Sigo perplejo e indignado con el escandaloso comportamiento de Sánchez yéndose de vacaciones cuando la situación de Ceuta es insostenible y Marruecos sigue aumentando la tensión, profundizando en el desafío. Un político que desempeña un cargo es un servidor público y, por tanto, sus vacaciones y otros derechos laborales decaen ante las urgencias que plantea la propia realidad. Estoy convencido de que Sánchez no desconoce el coste que su comportamiento indigno y felón puede tener en su imagen pública ya suficientemente hundida. De ahí que haya que preguntarse, como siempre sucede con este personaje, qué intenciones alberga dejando que la situación en Ceuta se siga degradando y permitiendo que Marruecos se envalentone con declaraciones cada vez más retadoras. ¿Se ve acaso fuera de la Moncloa y acosado por los escándalos de corrupción se regala un carpe diem vacacional con su amada esposa? No creo que sea el caso, así que hay que barajar otras hipótesis.
Se habla mucho del apoyo que los Estados Unidos e Israel están proporcionando a Marruecos, lo que convertiría a este país en un enemigo temible. Sin duda Marruecos puede generarnos muchos problemas, sobre todo favoreciendo la llegada de africanos que desean entrar en Europa, o directamente organizando la invasión de nuestras ciudades y enclaves norteafricanos. Tenemos en el recuerdo la Marcha Verde sobre el Sáhara -que debería servirnos como enseñanza respecto a las consecuencias que tiene no hacerse respetar en las relaciones internacionales (recuerden la reacción de Thatcher ante la invasión argentina de las Malvinas)- y nos inspira temor que algo parecido se organice sobre las españolísimas, en palabras de Robles, Ceuta y Melilla. Percibo que hay mucho miedo a lo que pueda suceder con Marruecos, pero este sentimiento no debe impedir un análisis objetivo de la realidad.

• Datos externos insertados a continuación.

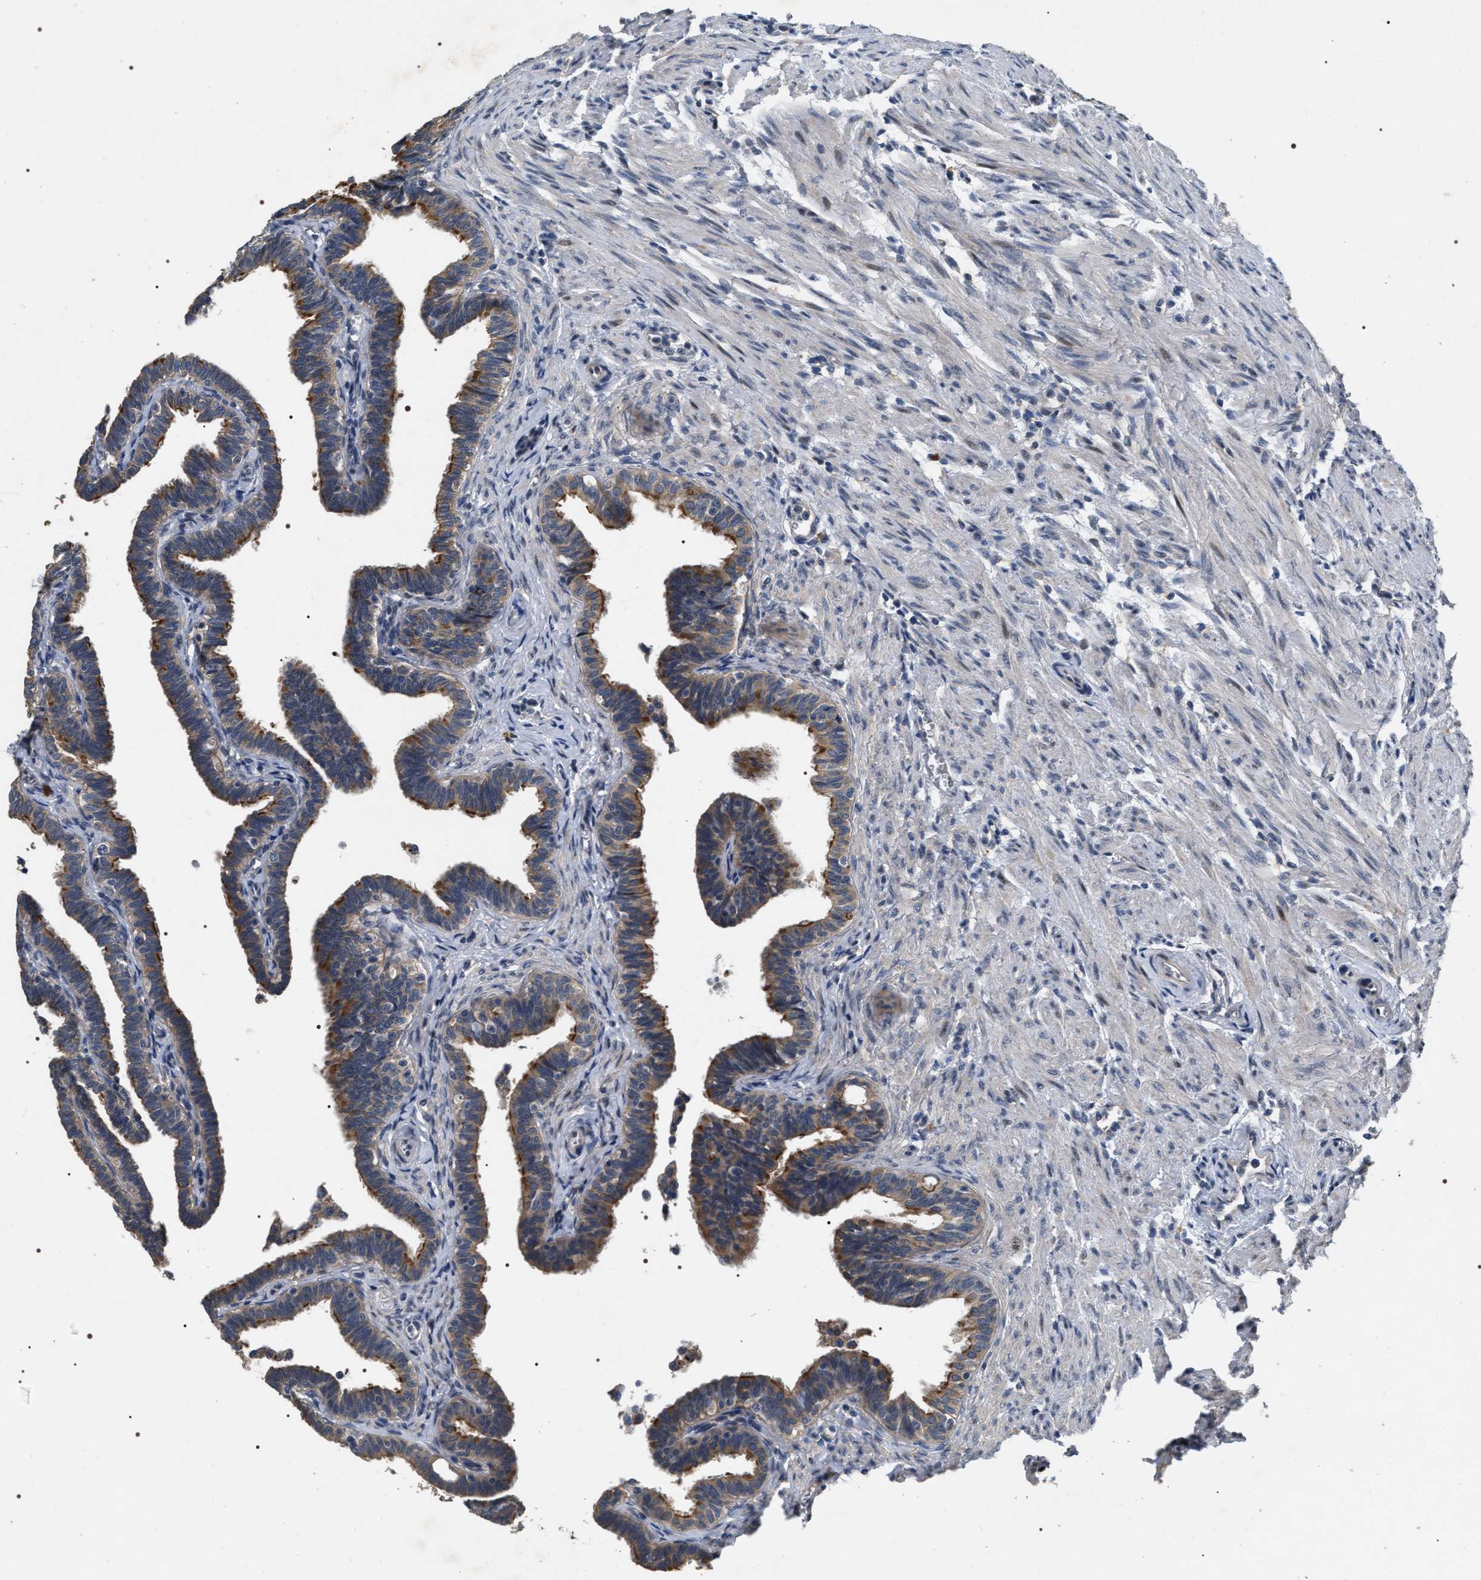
{"staining": {"intensity": "moderate", "quantity": "25%-75%", "location": "cytoplasmic/membranous"}, "tissue": "fallopian tube", "cell_type": "Glandular cells", "image_type": "normal", "snomed": [{"axis": "morphology", "description": "Normal tissue, NOS"}, {"axis": "topography", "description": "Fallopian tube"}, {"axis": "topography", "description": "Ovary"}], "caption": "An image of fallopian tube stained for a protein shows moderate cytoplasmic/membranous brown staining in glandular cells.", "gene": "IFT81", "patient": {"sex": "female", "age": 23}}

Por mucho que Estados Unidos apoye a Marruecos, a los yanquis no les conviene perdernos como aliados, puesto que en nuestro territorio cuentan con bases militares y somos un Estado perteneciente a la OTAN con unas fuerzas armadas más potentes de lo que la gente se piensa, casi al mismo nivel que Alemania, por encima de Polonia. Nuestro gasto militar anual supera en quince mil millones anuales al de Marruecos, aunque ellos realicen un esfuerzo mayor en porcentaje del pib dedicado a defensa. Pero si dejamos a un lado la pura fuerza militar y pasamos a examinar la economía, podrán comprobar que el PIB de España ocupa el puesto 14 con 2090 miles de millones de dólares y Marruecos el 60 con 194,33 miles de millones de dólares (justo por detrás de Cuba, fuente https://www.worldometers.info/es/pib/pib-por-pais/). Es decir, la economía de España es casi once veces mayor a la de Marruecos y, además, forma parte de la Unión Europea.

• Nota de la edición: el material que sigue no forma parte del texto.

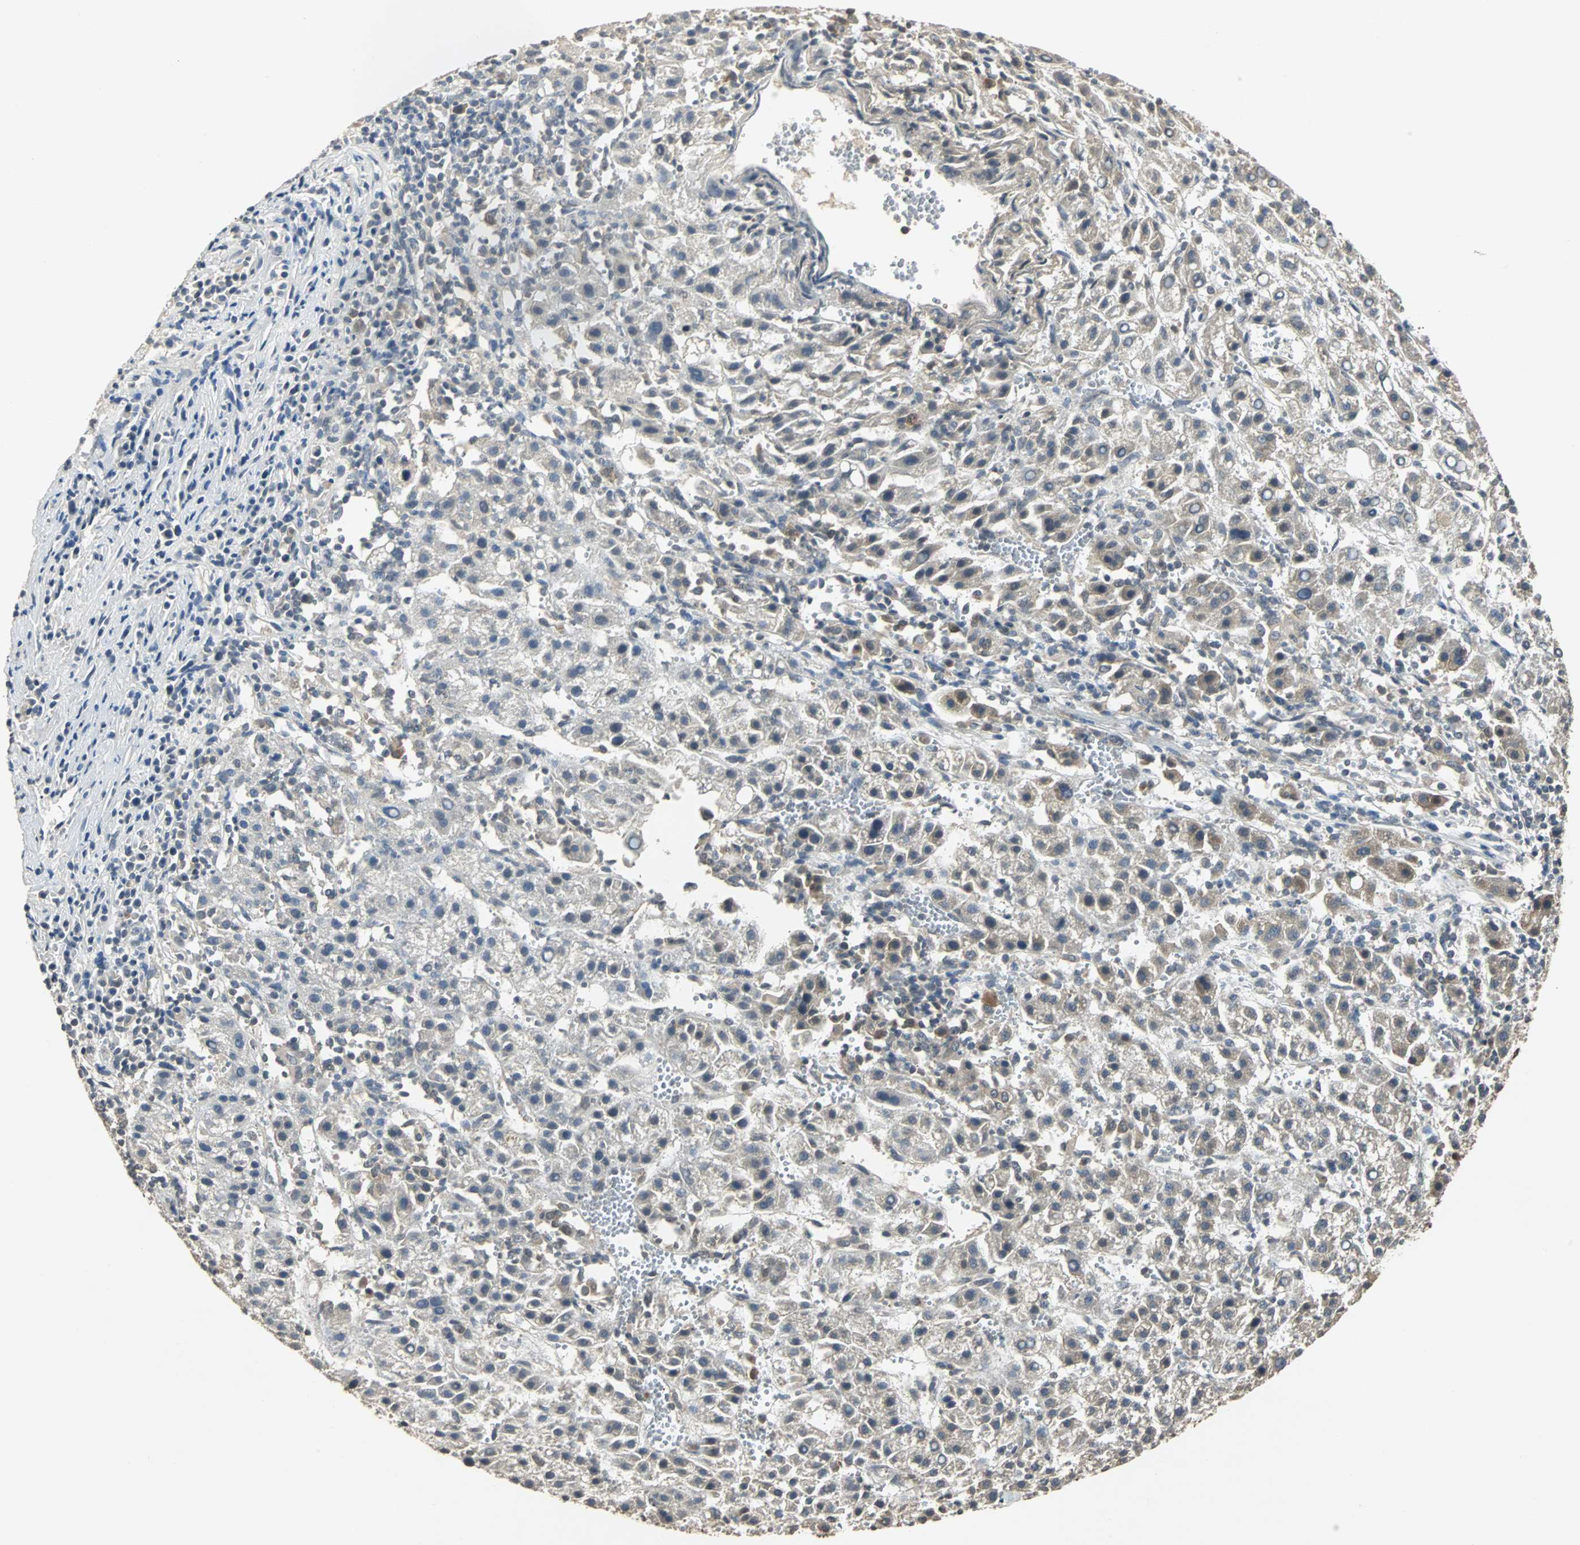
{"staining": {"intensity": "weak", "quantity": "<25%", "location": "cytoplasmic/membranous"}, "tissue": "liver cancer", "cell_type": "Tumor cells", "image_type": "cancer", "snomed": [{"axis": "morphology", "description": "Carcinoma, Hepatocellular, NOS"}, {"axis": "topography", "description": "Liver"}], "caption": "There is no significant positivity in tumor cells of liver hepatocellular carcinoma. (DAB immunohistochemistry (IHC), high magnification).", "gene": "ABHD2", "patient": {"sex": "female", "age": 58}}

En definitiva, estos datos reflejan que nosotros también le podemos causar algún "problemilla" a Marruecos, máxime cuando buena parte de su población no está muy feliz con el régimen tiránico que allí gobierna. Es evidente que Sánchez sabe esto perfectamente, así que me pregunto si quizá no está dejando que todo se degrade, que se visibilice una amenaza exterior, para llegado un determinado momento dar un puñetazo encima de la mesa y mostrar una fortaleza que aspire a sintonizar con una corriente de opinión que pida mano firme contra Marruecos. Sé que esta idea parece descabellada, puesto que se dice que Marruecos tiene información sensible sobre Sánchez, que es lo que explica el cambio de posición con relación al Sáhara y la reacción felpuda y genuflexa con Marruecos ante la invasión de Ceuta. Pero Sánchez no tiene ningún escrúpulo, sólo piensa en él, y no conoce el miedo, porque le importa más construir el relato que de él se escriba en los libros de historia que su propio sufrimiento presente. Por tanto, no descartemos un alarde de firmeza frente al moro. Y ya puestos, aunque sea tangencialmente y moleste lo que voy a decir, a todos aquellos que les gustan tanto las fiestas de moros y cristianos les diría que se busquen otra afición. Para mí las relaciones con los moros siguen siendo un problema muy real, así que yo me olvidaría del cimbreo comparsil, del alfanje al viento, del turbante y del habano.